NOTA DE REPÚDIO
Nós, Coordenação das Associações das Comunidades Remanescentes de Quilombos do Estado do Pará – Malungu, viemos à público manifestar nosso extremo repúdio à fala racista do Ouvidor-Geral do Ministério Público do Pará, Procurador de Justiça Sr. Ricardo Albuquerque da Silva, que, na manhã do dia 26/11/2019 na sede do Ministério Público em frente a uma turma de alunos do curso de Direito da Faculdade Integrada Brasil Amazônia – FIBRA proferiu as seguintes palavras:
”Não acho que tenhamos dívida nenhuma com quilombola. Nenhum de nós aqui tem navio negreiro. Nenhum de nós aqui, se você for ver sua família há 200 anos atrás, trouxe um navio cheio de pessoas da África para ser escravizadas no Brasil. E não esqueçam, vocês devem ter estudado história, que esse problema da escravidão no Brasil foi porque o índio não gosta de trabalhar até hoje. O índio preferia morrer do que cavar a mina, do que plantar para os portugueses. E foi por causa disso que eles foram buscar pessoas nas tribos, lá na África, para vir substituir a mão de obra do índio aqui do Brasil. Isso tem que ficar claro. Ora! Se na minha família ? me desculpe você aí ? se na minha família não tem nenhuma pessoa que tenha ido buscar um navio negreiro lá na África, como é que vou ter dívida com negócio de Zumbi? Com esse pessoal? Não tenho! Não precisa ser gay, ser negro, ser índio, ser amarelo, ser azul, pra ser destinatário de alguma política pública. Isso está errado. O que tem que haver, meus amores, é respeito, respeito mútuo. Eu te respeito, você me respeita, acabou a história. O resto é papo furado, tá entendendo? Isso tudo só faz travar a sociedade.”

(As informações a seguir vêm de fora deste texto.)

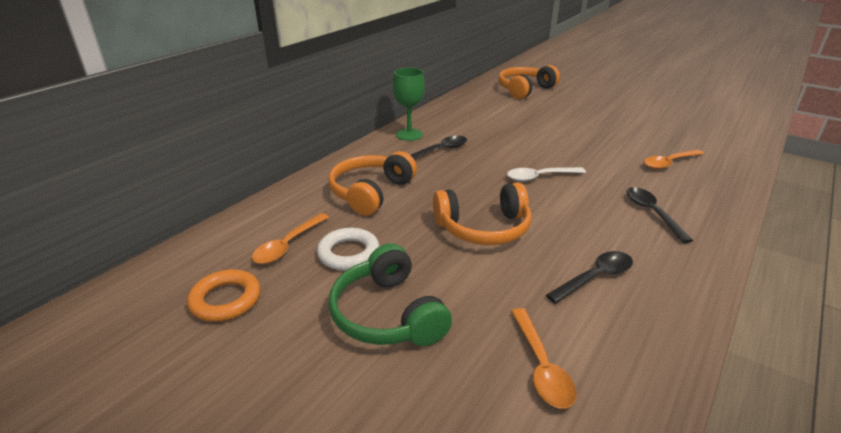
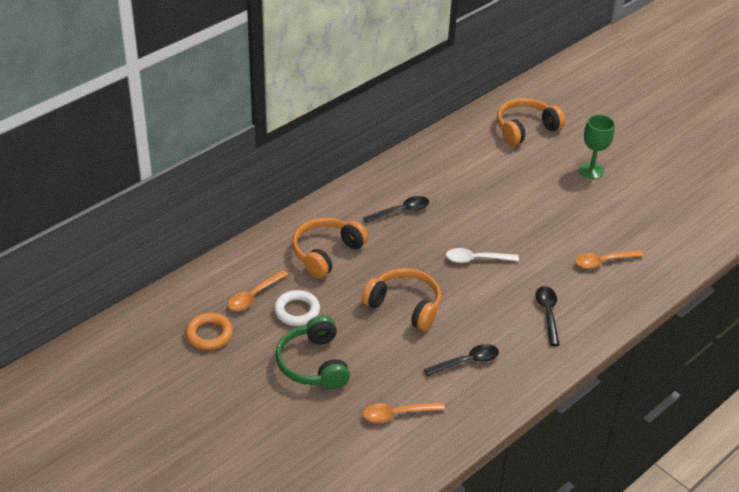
camera: 10 degrees right, 10 degrees up
(409, 134) = (379, 184): green goblet -> green goblet (591, 170)
(484, 228) = (405, 305): orange headphones -> orange headphones turned 150 degrees counterclockwise
(541, 366) = (397, 414): orange spoon -> orange spoon turned 75 degrees clockwise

O Brasil foi o último país a abolir a escravidão no mundo, 38 anos depois de aprovar uma Lei de Terras, em 1850, que instituiu a propriedade privada somente por meio de compra e venda. Os escravizados sequer eram considerados pessoas, sendo objetificados, superexplorados, violentados, oprimidos e assassinados em massa. A grande diáspora forçada que originou a escravidão no Brasil teve como consequência um verdadeiro genocídio da população negra.
Logo, é imperioso notar que a causa da escravidão jamais foi a resistência indígena nos seus territórios e que falas desse nível visam enfraquecer a potente aliança entre povos indígenas e quilombolas em prol da garantia de direitos territoriais, bem como outros direitos econômicos, sociais e culturais.
Além disso, é imprescindível admitir a dívida histórica que permanece em relação à população negra, especialmente a quilombola no País, e que somente a aceitação dessa questão estrutural subsidiada em políticas públicas específicas para essas comunidades podem iniciar a reparação necessária, que nunca ouve.
A própria Organização das Nações Unidas (ONU) reconheceu essa dívida em relação ao Brasil e em Assembleia Geral, por meio da Resolução nº 68/237, de 2 de dezembro de 2013, proclamou a Década Internacional de Afrodescendentes, com início em 1º de janeiro de 2015 e fim em 31 de dezembro de 2024.
No mês da Consciência Negra, negar a dívida histórica que o Brasil tem com os descendentes das populações que foram escravizadas, das quais muitas delas são quilombolas e se territorializam em quilombos hoje em dia, além de fato imoral é criminoso. Tipifica-se em ação de discriminação de raça, cor e etnia contra todos e todas as integrantes de comunidades quilombolas, descumprindo o art. 20, § 2º da Lei Federal nº 7.716, de 05 de janeiro de 1989.
Por isso, exigimos do Ministério Público do Estado do Pará que, o quanto antes, manifeste-se sobre o ocorrido, investigue o caso e puna o envolvido.
Racistas, não passarão! Zumbi dos Palmares, presente!